▸ WHAT YOU ARE ASKED TO DO: Repeat exactly the lines from the start of the material below up to and including the "15: (163, 324, 2.14)" line.

▸ MATERIAL TO PROCESS:
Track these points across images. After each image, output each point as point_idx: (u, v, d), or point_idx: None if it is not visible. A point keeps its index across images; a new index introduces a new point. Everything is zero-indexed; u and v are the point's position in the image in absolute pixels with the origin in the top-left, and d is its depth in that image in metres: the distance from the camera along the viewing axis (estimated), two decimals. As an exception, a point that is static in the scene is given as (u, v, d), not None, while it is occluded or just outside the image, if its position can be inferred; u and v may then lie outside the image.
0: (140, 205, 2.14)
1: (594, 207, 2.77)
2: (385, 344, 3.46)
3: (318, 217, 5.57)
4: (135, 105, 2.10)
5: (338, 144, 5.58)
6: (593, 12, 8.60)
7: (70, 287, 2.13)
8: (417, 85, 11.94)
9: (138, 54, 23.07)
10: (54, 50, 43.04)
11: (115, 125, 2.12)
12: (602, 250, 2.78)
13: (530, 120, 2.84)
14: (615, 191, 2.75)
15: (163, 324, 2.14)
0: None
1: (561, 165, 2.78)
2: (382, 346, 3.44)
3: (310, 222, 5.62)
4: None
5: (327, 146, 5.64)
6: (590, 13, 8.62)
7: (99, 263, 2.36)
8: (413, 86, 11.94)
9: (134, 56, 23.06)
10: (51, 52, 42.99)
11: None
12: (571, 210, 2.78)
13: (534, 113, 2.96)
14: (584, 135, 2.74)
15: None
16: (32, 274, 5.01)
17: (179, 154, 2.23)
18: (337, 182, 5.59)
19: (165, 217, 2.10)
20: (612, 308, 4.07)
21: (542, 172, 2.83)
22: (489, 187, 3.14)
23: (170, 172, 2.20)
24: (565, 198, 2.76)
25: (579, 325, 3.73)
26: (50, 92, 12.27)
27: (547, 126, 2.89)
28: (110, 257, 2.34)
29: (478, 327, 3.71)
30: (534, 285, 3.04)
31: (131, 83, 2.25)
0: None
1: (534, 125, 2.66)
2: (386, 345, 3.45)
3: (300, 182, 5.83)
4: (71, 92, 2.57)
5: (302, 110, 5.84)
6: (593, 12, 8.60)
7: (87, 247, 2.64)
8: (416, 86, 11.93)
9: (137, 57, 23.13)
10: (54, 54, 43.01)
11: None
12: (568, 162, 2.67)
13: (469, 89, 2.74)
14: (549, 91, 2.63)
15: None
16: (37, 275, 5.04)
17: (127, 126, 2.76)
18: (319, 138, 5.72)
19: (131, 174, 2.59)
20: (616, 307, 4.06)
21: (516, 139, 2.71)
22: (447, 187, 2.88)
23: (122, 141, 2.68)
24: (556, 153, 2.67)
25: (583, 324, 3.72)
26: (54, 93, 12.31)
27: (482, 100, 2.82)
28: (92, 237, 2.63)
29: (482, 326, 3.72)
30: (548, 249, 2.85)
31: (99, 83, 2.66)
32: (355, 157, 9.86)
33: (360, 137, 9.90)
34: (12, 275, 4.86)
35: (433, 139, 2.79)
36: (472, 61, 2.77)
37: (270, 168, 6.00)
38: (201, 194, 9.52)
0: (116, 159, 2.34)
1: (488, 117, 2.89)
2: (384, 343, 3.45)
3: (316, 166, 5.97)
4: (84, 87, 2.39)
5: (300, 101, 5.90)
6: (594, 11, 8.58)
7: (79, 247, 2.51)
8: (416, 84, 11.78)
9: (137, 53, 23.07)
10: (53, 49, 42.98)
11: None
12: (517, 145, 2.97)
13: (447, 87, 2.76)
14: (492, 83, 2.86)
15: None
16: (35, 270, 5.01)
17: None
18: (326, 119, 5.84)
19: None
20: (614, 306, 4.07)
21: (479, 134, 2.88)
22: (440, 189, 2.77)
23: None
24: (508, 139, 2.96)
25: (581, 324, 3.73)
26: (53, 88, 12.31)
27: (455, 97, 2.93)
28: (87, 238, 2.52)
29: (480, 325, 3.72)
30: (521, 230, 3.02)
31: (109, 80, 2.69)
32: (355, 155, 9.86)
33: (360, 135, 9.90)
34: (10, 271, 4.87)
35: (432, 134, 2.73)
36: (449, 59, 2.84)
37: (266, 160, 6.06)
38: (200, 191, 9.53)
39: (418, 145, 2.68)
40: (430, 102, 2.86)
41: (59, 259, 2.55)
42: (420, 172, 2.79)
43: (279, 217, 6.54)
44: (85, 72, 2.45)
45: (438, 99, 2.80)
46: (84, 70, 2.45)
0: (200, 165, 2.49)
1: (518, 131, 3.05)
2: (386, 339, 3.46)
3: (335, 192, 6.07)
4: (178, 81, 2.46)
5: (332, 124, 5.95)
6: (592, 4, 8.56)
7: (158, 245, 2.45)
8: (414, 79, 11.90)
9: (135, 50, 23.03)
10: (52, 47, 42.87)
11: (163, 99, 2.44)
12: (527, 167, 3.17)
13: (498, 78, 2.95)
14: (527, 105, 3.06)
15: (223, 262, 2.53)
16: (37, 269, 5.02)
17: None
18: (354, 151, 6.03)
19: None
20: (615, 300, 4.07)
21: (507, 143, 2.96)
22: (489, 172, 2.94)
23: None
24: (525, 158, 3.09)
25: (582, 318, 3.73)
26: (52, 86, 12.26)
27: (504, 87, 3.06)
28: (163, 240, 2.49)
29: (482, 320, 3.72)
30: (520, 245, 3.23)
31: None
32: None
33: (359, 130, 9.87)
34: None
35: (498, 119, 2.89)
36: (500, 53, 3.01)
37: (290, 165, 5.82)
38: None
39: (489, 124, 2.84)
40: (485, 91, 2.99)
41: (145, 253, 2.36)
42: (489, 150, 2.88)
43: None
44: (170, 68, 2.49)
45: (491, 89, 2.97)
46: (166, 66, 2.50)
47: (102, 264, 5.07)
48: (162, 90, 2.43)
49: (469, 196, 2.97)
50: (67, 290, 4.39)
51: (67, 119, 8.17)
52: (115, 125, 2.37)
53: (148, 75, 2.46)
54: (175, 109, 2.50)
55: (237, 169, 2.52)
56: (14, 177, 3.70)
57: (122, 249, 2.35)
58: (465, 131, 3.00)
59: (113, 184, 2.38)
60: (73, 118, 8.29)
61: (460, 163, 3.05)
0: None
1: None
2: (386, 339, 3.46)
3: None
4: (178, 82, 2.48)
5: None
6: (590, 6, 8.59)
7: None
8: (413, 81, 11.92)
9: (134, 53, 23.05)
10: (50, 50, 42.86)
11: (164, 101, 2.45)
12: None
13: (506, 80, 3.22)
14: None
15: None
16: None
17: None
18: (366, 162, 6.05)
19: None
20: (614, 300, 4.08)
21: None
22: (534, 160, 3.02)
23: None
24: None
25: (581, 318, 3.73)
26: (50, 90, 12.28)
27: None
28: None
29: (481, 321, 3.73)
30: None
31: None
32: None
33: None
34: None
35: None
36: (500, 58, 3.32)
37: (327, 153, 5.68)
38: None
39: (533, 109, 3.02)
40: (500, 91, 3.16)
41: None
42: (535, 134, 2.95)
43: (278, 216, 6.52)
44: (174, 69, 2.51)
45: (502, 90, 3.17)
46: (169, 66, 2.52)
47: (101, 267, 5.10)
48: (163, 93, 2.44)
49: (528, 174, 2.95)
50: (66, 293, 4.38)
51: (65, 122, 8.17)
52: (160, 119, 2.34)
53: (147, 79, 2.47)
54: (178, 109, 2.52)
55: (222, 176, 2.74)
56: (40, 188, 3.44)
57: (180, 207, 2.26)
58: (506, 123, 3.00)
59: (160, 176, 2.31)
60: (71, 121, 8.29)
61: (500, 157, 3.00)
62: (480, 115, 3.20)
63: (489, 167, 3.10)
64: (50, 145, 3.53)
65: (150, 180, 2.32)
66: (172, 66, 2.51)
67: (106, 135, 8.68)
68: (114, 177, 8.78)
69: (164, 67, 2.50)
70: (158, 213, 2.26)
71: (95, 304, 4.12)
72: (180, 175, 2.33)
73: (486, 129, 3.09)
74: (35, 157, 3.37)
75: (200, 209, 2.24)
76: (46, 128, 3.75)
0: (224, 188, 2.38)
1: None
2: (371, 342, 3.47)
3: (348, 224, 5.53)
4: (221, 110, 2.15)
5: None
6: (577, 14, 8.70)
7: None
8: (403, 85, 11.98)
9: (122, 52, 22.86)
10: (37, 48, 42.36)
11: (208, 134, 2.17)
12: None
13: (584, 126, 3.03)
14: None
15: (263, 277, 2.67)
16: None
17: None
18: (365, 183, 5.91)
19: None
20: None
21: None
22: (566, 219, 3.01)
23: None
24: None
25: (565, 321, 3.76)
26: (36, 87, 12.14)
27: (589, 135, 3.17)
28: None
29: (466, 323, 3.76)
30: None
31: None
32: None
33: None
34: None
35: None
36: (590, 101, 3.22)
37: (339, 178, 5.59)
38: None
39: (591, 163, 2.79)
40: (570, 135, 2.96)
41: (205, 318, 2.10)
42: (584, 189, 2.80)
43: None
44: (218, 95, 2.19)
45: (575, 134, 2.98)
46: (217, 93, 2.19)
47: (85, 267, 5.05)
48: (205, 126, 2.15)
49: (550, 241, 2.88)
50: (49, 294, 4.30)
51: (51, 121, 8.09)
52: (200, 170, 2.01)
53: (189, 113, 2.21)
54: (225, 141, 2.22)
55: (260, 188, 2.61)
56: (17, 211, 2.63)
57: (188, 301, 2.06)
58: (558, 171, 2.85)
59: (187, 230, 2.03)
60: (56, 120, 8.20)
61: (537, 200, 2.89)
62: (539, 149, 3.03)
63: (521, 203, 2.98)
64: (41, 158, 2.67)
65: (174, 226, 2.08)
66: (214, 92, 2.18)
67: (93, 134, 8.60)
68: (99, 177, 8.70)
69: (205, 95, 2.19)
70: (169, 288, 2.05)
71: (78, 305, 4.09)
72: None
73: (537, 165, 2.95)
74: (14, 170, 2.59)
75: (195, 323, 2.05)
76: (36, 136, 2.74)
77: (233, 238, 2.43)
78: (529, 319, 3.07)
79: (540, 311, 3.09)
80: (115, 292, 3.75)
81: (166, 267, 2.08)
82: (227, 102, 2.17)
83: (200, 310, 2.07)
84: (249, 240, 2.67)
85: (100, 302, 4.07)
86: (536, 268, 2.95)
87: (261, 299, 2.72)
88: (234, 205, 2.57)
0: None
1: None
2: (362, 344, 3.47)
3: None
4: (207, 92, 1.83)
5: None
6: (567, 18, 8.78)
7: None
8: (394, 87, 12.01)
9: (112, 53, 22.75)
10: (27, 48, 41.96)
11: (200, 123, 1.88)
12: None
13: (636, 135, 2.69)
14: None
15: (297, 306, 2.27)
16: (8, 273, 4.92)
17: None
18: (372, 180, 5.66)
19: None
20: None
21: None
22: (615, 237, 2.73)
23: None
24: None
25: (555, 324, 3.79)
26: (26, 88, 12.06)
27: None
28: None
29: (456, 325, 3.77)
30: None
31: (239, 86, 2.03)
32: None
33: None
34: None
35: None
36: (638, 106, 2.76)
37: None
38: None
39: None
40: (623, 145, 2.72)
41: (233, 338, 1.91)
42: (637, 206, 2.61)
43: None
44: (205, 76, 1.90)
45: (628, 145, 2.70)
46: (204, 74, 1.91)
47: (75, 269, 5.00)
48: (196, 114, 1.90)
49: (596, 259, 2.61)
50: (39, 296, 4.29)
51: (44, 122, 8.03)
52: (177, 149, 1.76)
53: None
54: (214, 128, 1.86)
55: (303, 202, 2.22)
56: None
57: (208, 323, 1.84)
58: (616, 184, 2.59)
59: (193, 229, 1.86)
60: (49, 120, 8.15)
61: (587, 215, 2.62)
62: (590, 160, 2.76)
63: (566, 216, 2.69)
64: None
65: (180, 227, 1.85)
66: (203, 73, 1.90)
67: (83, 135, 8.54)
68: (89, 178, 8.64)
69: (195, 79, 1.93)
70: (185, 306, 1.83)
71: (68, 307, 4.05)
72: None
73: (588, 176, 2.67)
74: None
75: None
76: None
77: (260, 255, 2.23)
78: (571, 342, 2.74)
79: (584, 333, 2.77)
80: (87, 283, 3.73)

▸ ANSWER SECTION:
Track these points across images. After each image, output each point as point_idx: (u, v, d), or point_idx: None if it is not visible. A point keeps its index across images; a new index introduces a new point. Everything is zero-indexed; u and v are the point's position in the image in absolute pixels with the origin in the top-left, and d is its depth in that image in metres: the distance from the camera along the viewing axis (estimated), two decimals. As an exception, a point that is static in the scene is given as (u, v, d), not None, while it is occluded or just outside the image, if its position can be inferred; u and v may then lie outside the image.
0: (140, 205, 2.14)
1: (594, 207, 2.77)
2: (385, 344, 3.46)
3: (318, 217, 5.57)
4: (135, 105, 2.10)
5: (338, 144, 5.58)
6: (593, 12, 8.60)
7: (70, 287, 2.13)
8: (417, 85, 11.94)
9: (138, 54, 23.07)
10: (54, 50, 43.04)
11: (115, 125, 2.12)
12: (602, 250, 2.78)
13: (530, 120, 2.84)
14: (615, 191, 2.75)
15: (163, 324, 2.14)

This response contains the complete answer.